- [Saved data entries]:
----

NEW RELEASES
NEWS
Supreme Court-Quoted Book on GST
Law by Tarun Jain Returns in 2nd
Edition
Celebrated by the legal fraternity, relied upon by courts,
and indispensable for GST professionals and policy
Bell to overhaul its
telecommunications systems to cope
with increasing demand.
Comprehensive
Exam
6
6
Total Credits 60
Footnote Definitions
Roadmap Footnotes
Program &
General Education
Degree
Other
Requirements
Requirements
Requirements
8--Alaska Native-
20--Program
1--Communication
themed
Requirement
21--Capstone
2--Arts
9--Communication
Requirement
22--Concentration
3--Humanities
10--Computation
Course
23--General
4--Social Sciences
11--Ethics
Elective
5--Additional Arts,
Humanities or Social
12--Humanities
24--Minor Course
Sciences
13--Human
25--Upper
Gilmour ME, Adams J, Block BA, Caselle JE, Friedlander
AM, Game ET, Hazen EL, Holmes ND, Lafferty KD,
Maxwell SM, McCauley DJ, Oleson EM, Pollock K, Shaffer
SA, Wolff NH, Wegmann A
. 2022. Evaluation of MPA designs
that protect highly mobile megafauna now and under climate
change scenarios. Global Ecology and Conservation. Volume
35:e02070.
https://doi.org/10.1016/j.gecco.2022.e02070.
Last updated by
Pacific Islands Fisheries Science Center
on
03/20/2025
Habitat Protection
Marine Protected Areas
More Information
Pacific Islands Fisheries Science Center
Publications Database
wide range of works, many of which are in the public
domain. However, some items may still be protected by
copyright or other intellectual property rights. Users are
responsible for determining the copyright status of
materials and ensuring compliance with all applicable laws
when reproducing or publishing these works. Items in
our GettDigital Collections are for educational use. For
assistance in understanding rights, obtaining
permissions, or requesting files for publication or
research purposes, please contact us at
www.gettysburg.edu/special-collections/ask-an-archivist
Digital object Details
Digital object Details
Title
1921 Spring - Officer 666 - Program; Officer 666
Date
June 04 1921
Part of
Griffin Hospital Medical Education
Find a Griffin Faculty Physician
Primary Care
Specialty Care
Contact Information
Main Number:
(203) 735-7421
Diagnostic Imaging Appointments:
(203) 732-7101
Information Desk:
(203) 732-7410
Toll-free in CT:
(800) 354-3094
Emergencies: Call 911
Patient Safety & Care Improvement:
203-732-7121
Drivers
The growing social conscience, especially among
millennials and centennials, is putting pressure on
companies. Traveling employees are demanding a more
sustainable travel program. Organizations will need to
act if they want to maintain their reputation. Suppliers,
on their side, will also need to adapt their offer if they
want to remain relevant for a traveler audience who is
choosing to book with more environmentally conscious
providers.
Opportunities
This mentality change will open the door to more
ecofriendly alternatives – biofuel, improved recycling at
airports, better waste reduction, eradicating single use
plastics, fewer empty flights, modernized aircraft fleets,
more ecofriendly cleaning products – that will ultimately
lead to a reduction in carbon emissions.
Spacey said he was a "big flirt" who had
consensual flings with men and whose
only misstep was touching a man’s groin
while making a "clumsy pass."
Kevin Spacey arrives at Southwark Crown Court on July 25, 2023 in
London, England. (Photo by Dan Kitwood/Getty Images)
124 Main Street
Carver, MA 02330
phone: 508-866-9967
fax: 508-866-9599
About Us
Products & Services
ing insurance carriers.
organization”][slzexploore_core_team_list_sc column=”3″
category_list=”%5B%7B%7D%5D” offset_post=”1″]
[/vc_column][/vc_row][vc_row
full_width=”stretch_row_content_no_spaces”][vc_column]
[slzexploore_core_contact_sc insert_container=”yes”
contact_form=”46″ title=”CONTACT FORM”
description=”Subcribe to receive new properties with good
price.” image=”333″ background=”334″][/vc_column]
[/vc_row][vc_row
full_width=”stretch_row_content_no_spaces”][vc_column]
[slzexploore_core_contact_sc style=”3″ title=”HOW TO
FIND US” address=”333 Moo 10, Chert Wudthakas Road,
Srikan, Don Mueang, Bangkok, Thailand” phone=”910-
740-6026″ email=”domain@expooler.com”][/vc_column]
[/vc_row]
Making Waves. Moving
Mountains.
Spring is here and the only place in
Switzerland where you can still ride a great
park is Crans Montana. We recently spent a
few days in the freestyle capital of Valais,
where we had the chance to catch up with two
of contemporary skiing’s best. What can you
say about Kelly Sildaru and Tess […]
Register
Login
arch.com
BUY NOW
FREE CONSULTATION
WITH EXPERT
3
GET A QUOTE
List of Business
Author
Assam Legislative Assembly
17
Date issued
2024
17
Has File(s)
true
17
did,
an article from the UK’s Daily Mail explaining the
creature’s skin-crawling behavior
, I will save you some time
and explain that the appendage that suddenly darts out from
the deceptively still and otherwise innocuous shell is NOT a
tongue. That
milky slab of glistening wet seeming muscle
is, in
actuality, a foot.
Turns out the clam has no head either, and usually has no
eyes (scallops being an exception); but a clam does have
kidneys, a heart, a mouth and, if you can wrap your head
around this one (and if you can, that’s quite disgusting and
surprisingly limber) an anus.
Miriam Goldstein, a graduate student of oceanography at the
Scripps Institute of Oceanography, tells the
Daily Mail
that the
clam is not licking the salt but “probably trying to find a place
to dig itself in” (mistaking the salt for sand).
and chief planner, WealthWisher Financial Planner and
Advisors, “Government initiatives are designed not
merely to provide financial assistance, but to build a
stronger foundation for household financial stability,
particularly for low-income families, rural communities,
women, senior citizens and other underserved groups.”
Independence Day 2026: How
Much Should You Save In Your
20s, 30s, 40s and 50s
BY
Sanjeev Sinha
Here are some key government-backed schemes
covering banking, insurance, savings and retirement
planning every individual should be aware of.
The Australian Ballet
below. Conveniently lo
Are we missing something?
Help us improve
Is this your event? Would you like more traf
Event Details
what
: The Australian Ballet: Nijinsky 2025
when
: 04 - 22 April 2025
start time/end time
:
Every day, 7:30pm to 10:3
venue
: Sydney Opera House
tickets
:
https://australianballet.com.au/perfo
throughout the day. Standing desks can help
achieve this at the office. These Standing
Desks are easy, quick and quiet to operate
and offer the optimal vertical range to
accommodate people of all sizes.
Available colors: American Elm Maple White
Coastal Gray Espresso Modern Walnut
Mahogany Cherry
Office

----

- [What you are asked to do]:
Whenever the word "from" appears in a line of the data above, that line counts. Say how many lines count, and nothing more.

- [The completed task]:
2